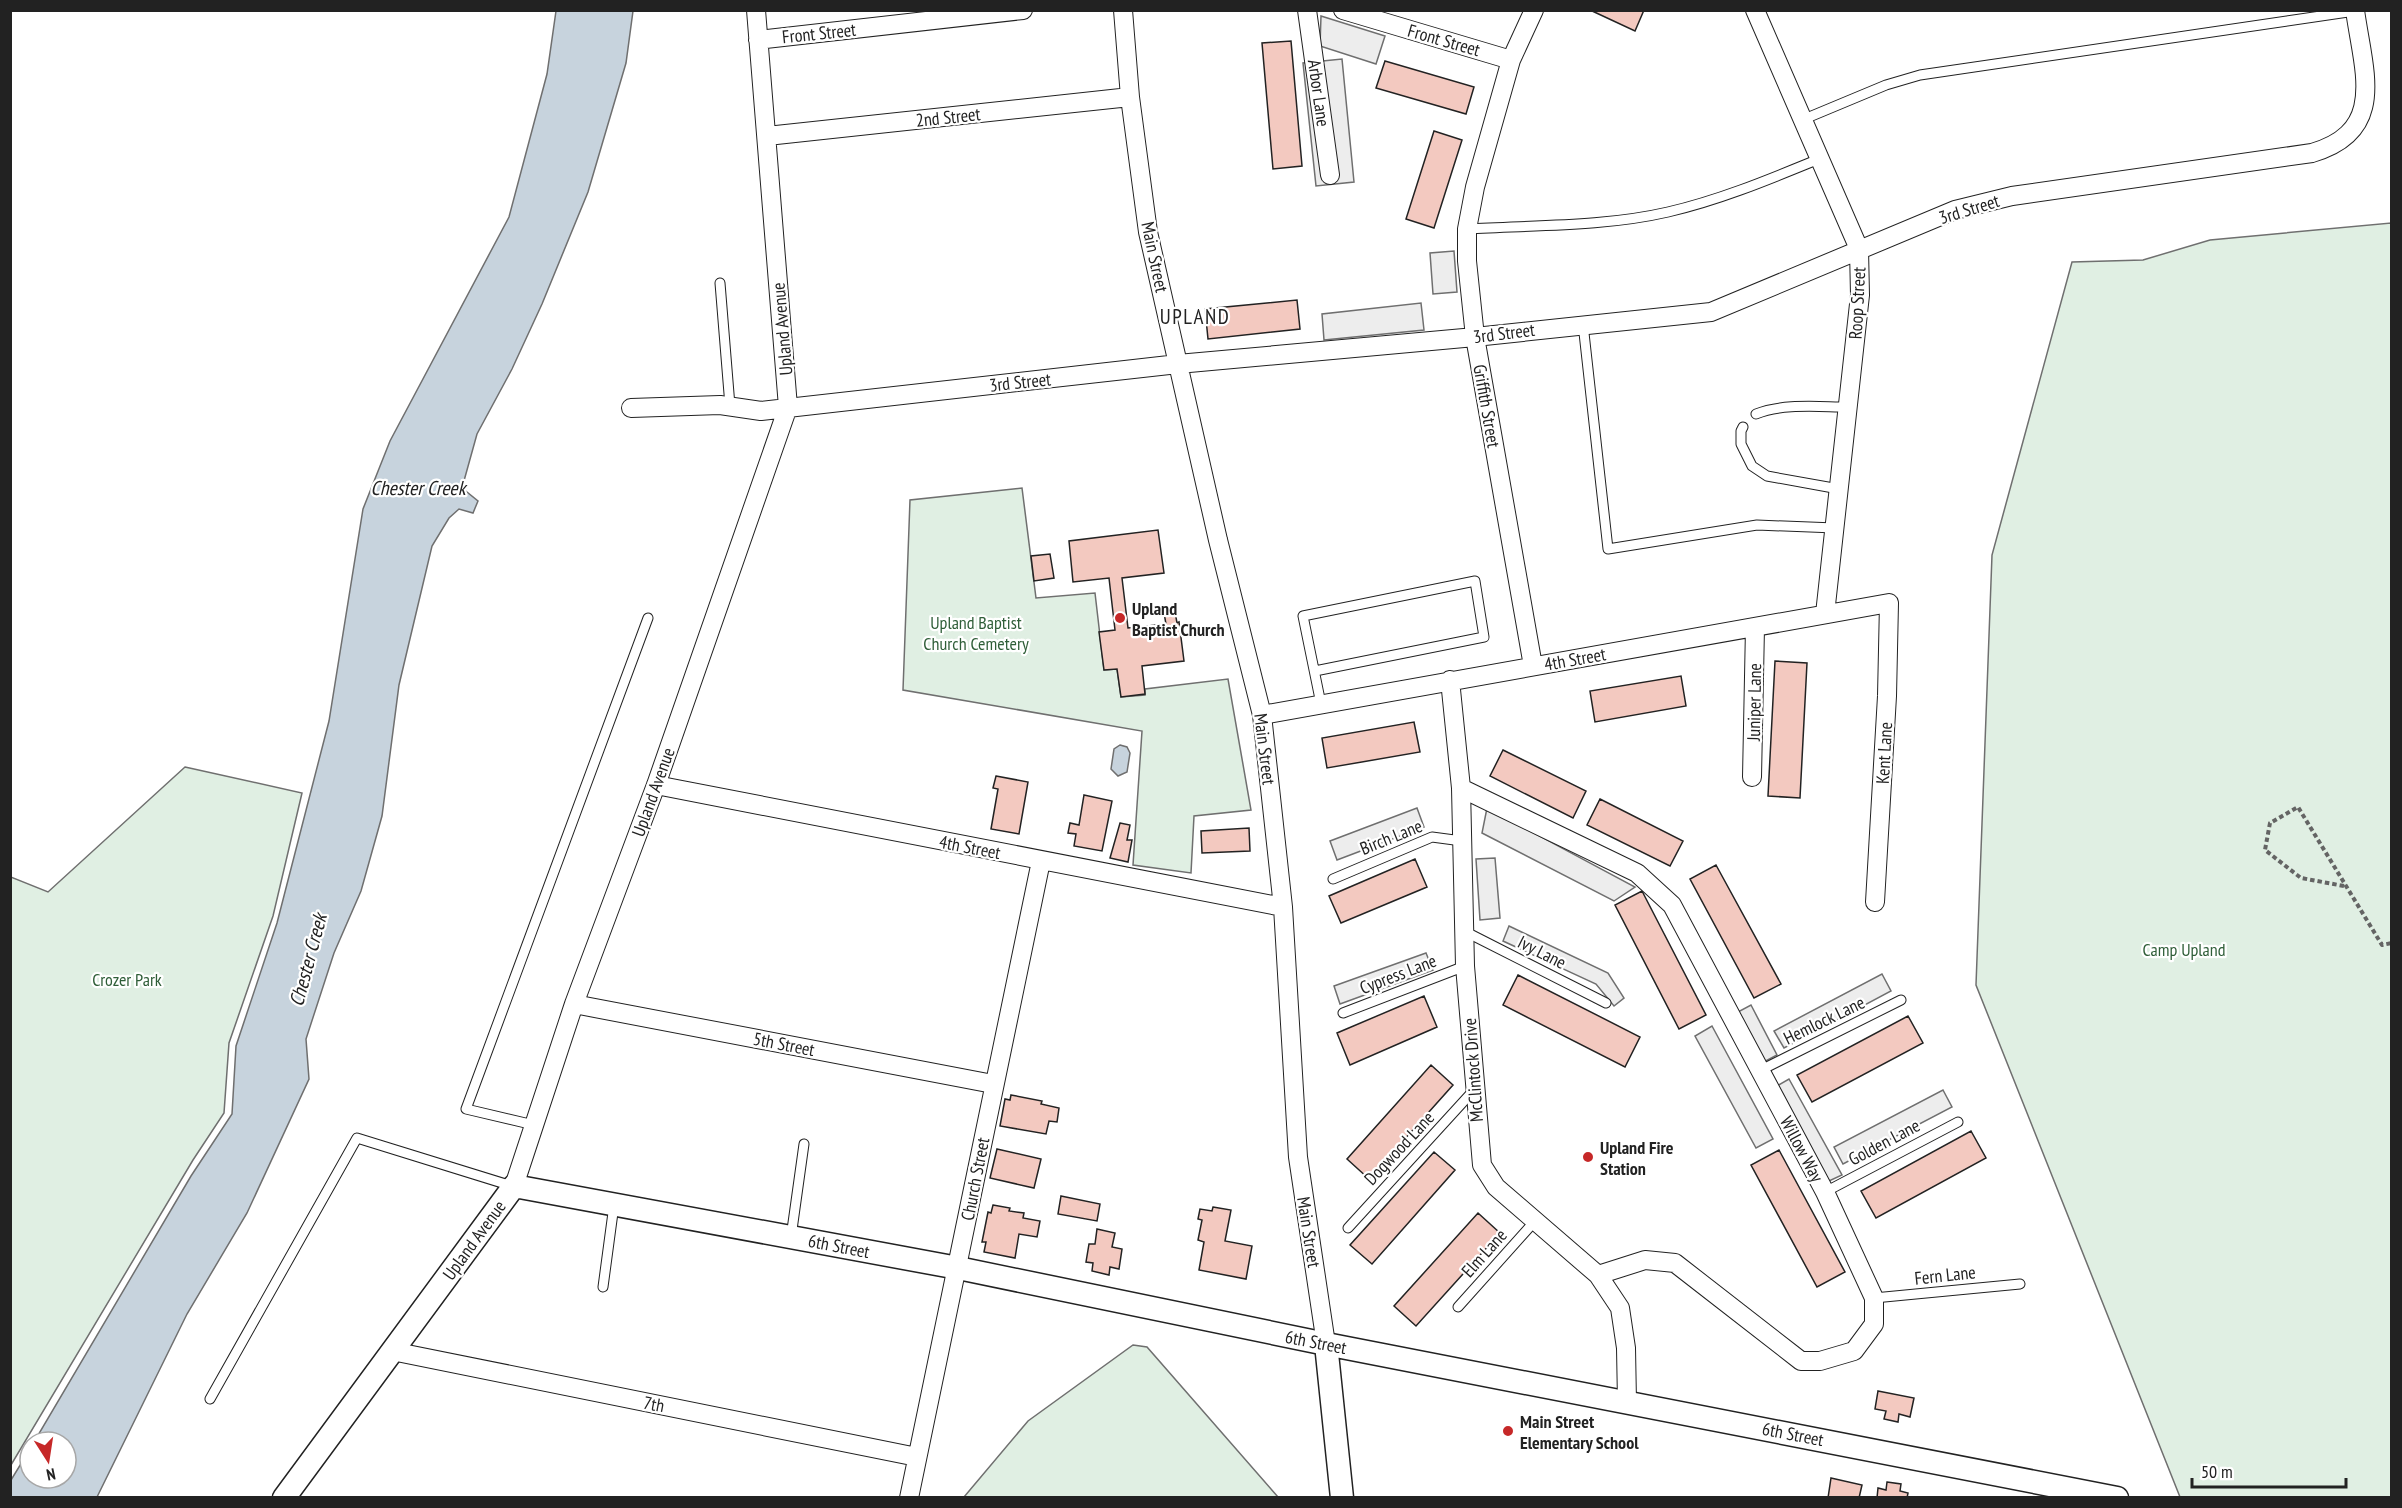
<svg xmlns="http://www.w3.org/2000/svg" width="2402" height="1508" viewBox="0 0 2402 1508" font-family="'PT Sans Narrow',sans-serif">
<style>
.green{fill:#e0efe3;stroke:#6f6f6f;stroke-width:1.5}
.parking{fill:#ededed;stroke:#6f6f6f;stroke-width:1.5}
.water{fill:#c7d3dd;stroke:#6f6f6f;stroke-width:1.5}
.building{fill:#f3c9c0;stroke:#222;stroke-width:1.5}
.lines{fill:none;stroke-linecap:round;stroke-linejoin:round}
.service-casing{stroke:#222;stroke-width:11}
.minor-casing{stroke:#222;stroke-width:20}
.tertiary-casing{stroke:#222;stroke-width:25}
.path{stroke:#646464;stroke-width:4;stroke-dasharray:4.5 3;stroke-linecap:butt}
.service{stroke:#fff;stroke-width:9}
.minor{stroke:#fff;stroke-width:18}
.tertiary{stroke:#fff;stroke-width:22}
.poi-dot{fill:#c62828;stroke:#fff;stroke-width:2}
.labels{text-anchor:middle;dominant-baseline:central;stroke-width:4.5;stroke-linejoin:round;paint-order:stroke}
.street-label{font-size:18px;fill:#222;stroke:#fff}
.poi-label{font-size:18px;font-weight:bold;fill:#222;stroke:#fff;text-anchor:start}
.park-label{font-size:18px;fill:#2f5e38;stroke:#fff}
.water-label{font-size:20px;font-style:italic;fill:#222;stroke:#fff}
.quarter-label{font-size:21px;letter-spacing:1.5px;fill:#222;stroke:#fff}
</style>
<rect width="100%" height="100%" fill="#fff"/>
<path class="green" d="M2391 223V1497H2180L1976 985 1992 555 2072 262 2143 260 2210 240Z
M1022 488 1036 598 1095 593 1104 670 1117 669 1121 697 1145 695V689L1228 679 1251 810 1194 816 1191 873 1133 865 1142 731 903 690 910 500Z
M185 767 302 793 273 916 229 1043 224 1113 193 1160 11 1465V877L48 892Z
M1133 1345 1147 1347 1278 1497H964L1028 1421Z"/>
<path class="parking" d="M1321 16 1385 36 1376 64 1320 46Z
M1342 59 1354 182 1316 186 1303 63Z
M1454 251 1457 292 1433 294 1430 253Z
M1421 303 1424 330 1324 340 1322 314Z
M1417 808 1424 827 1337 860 1330 841Z
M1487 808 1635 887 1614 901 1482 833Z
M1495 858 1500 918 1480 920 1476 859Z
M1509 926 1608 973 1624 998 1614 1006 1596 984 1503 941Z
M1426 953 1433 970 1340 1004 1334 986Z
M1882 974 1891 991 1784 1048 1774 1031Z
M1751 1005 1777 1055 1762 1063 1736 1013Z
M1712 1026 1773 1139 1756 1148 1695 1036Z
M1789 1079 1842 1175 1829 1181 1777 1086Z
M1943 1090 1952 1107 1843 1164 1834 1147Z"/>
<path class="water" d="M556 11H633L626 63 588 192 542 304 512 369 477 434 462 488 478 501 473 513 459 509 449 518 432 546 399 685 382 816 361 891 334 953 306 1039 309 1079 247 1213 187 1314 97 1497H11V1480L30 1449V1478H66V1442H34L191 1176 232 1114 236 1046 277 923 329 721 363 509 390 441 509 217 547 74Z
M1120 745 1127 747 1130 753 1127 772 1118 776 1111 769 1114 749Z"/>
<path class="building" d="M1590 10H1644L1635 31Z
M1291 41 1302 166 1273 169 1262 43Z
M1385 61 1474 87 1466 114 1376 88Z
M1434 131 1462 140 1434 228 1406 219Z
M1297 300 1300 329 1208 339 1205 309Z
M1158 530 1164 573 1122 578 1128 628 1166 624 1164 613 1175 612 1177 623 1179 622 1184 661 1142 666 1145 694 1121 697 1117 669 1104 670 1099 632 1115 630 1109 578 1073 582 1069 541Z
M1050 554 1054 578 1034 581 1031 556Z
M1775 661 1807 663 1800 798 1768 796Z
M1681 676 1686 706 1595 722 1590 691Z
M1414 722 1420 752 1327 768 1322 738Z
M1503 750 1586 791 1573 818 1490 776Z
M996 776 1028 782 1019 834 991 829 998 789 993 788Z
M1084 795 1112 801 1102 851 1074 846 1076 834 1068 833 1070 823 1079 825Z
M1600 799 1683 841 1670 866 1587 825Z
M1120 823 1130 825 1127 840H1132L1128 862 1110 858Z
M1249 828 1250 851 1202 853 1201 831Z
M1415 859 1427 887 1341 923 1329 896Z
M1716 865 1781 984 1754 998 1690 879Z
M1642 891 1706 1015 1679 1029 1615 905Z
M1518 975 1640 1037 1625 1067 1503 1005Z
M1424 996 1437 1027 1350 1065 1337 1033Z
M1908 1016 1923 1043 1812 1102 1797 1075Z
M1431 1065 1453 1085 1369 1179 1347 1159Z
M1011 1095 1042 1101 1041 1104 1059 1108 1057 1122 1049 1121 1046 1134 1000 1126 1005 1099 1010 1100Z
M1971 1131 1986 1158 1876 1218 1861 1191Z
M997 1149 1041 1159 1034 1188 990 1178Z
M1779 1150 1845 1272 1817 1287 1751 1165Z
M1434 1152 1455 1170 1372 1264 1350 1245Z
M1061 1196 1100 1204 1097 1221 1058 1214Z
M993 1205 1010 1208 1009 1211 1024 1213 1023 1218 1040 1221 1037 1237 1019 1234 1015 1258 984 1252 986 1242H982L988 1212 991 1213Z
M1213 1207 1231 1210 1225 1241 1252 1246 1246 1279 1199 1270 1204 1242 1198 1240 1202 1220 1198 1219 1200 1209 1212 1211Z
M1478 1213 1500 1233 1416 1326 1394 1306Z
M1097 1229 1115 1233 1112 1247 1122 1249 1119 1269 1110 1267 1109 1275 1092 1271 1093 1263 1086 1262 1089 1244H1095Z
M1878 1391 1914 1398 1910 1417 1899 1414 1898 1422 1884 1419 1886 1411 1875 1409Z
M1831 1478 1862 1485 1859 1498H1828Z
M1887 1482 1901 1484 1900 1491 1908 1493 1907 1498H1877L1878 1488 1886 1490Z"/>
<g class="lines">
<defs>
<path id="service" d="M1802 120 1886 85 1920 75 2355 11
M1467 229C1533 225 1603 227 1668 212 1720 200 1770 179 1819 159
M720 283 730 406
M1583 324 1608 549 1757 525 1835 528
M1756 414C1783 403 1819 407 1848 407
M1743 427 1741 431V444L1752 466 1767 476 1839 489
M1315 671 1484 637 1475 581 1303 616 1321 704
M1333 879 1432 837 1462 841
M1464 931 1606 1003
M1343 1013 1465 966
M1761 1070 1901 1000
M534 1125 466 1109 648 618
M1825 1192 1958 1122
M1348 1228 1474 1090
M791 1237 804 1144
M603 1287 614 1205
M1874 1298 2020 1284
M1458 1307 1535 1221
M210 1399 357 1138 512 1186"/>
<path id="minor" d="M1123 10 1130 97 1148 232 1218 540 1262 715 1283 907 1298 1157 1326 1344
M1307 10 1330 175
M1343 10 1511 60
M1755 10 1859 249 1860 295 1825 614
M758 40 1023 10
M767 136 1130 97
M631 408 720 405 761 411 1178 364 1475 337 1711 312 1955 210 2012 196 2312 153C2388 131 2363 70 2355 10
M1533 666 1475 337 1467 261V229L1475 187 1511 60 1534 10
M1450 680 1461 788 1465 966 1482 1165 1496 1187 1598 1275 1620 1308 1626 1348 1627 1402
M1262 715 1889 603 1887 696 1875 902
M1752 777 1755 627
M656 785 1283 907
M1461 788 1637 873 1672 905 1825 1192 1874 1298V1324L1854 1351 1820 1361H1801L1675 1263 1645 1260 1598 1275
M574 1004 993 1084
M514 1186 574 1004 656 785 788 407 756 10
M392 1351 917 1457
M909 1498 1041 861"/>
<path id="tertiary" d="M1326 1344 1342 1498
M284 1498 514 1186 958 1268 1326 1344 2117 1498"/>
</defs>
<use href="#service" class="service-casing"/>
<use href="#minor" class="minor-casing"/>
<use href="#tertiary" class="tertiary-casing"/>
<path class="path" d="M2344 886 2301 878 2265 850 2270 823 2298 807 2382 945 2392 943"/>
<use href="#service" class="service"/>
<use href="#minor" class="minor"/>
<use href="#tertiary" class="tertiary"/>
</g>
<g class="poi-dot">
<circle cx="1120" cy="618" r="6"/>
<circle cx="1588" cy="1157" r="6"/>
<circle cx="1508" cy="1431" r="6"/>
</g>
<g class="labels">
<g class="street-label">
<text transform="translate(819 33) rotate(-6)">Front Street</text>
<text transform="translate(1444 40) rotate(16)">Front Street</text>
<text transform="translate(1319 93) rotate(82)">Arbor Lane</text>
<text transform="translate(948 117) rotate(-6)">2nd Street</text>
<text transform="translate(1969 209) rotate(-17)">3rd Street</text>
<text transform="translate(1155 257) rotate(78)">Main Street</text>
<text transform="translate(1857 303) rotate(-87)">Roop Street</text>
<text transform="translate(782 329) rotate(-95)">Upland Avenue</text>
<text transform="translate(1504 333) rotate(-7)">3rd Street</text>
<text transform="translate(1020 382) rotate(-6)">3rd Street</text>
<text transform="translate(1487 406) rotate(80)">Griffith Street</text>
<text transform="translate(1575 659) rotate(-10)">4th Street</text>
<text transform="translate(1754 702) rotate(-89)">Juniper Lane</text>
<text transform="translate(1265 749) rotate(83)">Main Street</text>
<text transform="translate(1884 753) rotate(-87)">Kent Lane</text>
<text transform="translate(653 792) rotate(-70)">Upland Avenue</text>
<text transform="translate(1391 837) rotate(-22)">Birch Lane</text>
<text transform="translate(970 847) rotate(11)">4th Street</text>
<text transform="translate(1542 952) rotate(27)">Ivy Lane</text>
<text transform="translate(1398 974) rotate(-21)">Cypress Lane</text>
<text transform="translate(1824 1020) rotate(-26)">Hemlock Lane</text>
<text transform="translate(784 1044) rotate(11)">5th Street</text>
<text transform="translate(1473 1070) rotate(-94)">McClintock Drive</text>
<text transform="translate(1884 1142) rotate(-28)">Golden Lane</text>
<text transform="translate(1399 1148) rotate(-47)">Dogwood Lane</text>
<text transform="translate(1802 1149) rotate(62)">Willow Way</text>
<text transform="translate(975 1179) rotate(-79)">Church Street</text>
<text transform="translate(1309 1232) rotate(81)">Main Street</text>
<text transform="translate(474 1240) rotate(-54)">Upland Avenue</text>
<text transform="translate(839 1246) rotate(11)">6th Street</text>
<text transform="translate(1484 1253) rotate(-48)">Elm Lane</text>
<text transform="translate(1945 1275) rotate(-6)">Fern Lane</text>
<text transform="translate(1316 1342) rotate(11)">6th Street</text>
<text transform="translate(654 1404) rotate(11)">7th</text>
<text transform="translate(1793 1434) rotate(11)">6th Street</text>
</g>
<g class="poi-label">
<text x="1132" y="608">Upland<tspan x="1132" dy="21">Baptist Church</tspan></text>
<text x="1600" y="1147">Upland Fire<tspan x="1600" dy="21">Station</tspan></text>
<text x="1520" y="1421">Main Street<tspan x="1520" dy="21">Elementary School</tspan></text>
</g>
<g class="park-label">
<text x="976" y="622">Upland Baptist<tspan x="976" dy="21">Church Cemetery</tspan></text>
<text x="2184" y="949">Camp Upland</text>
<text x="127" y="979">Crozer Park</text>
</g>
<g class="water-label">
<text x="418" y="488">Chester Creek</text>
<text transform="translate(308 960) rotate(-75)">Chester Creek</text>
</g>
<g class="quarter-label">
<text x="1195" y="316">UPLAND</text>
</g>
</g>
<rect width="2402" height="1508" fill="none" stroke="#222222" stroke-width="24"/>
<g transform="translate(48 1460) rotate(168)"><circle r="28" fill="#ffffff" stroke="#a7a7a7" stroke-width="1.5"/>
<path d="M0-4.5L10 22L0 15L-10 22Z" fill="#c62828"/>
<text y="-9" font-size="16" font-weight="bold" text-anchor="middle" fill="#222222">N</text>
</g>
<path d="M2192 1478v9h154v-9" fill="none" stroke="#222222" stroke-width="3"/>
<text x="2201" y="1478" font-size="18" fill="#222222" stroke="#ffffff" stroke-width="4.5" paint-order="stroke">50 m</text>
</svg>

_ _ _ _ _

*Exercise prompt*:
Lines containing the word "middle" must all be returned from the material above.

*Solution to this task*:
.labels{text-anchor:middle;dominant-baseline:central;stroke-width:4.5;stroke-linejoin:round;paint-order:stroke}
<text y="-9" font-size="16" font-weight="bold" text-anchor="middle" fill="#222222">N</text>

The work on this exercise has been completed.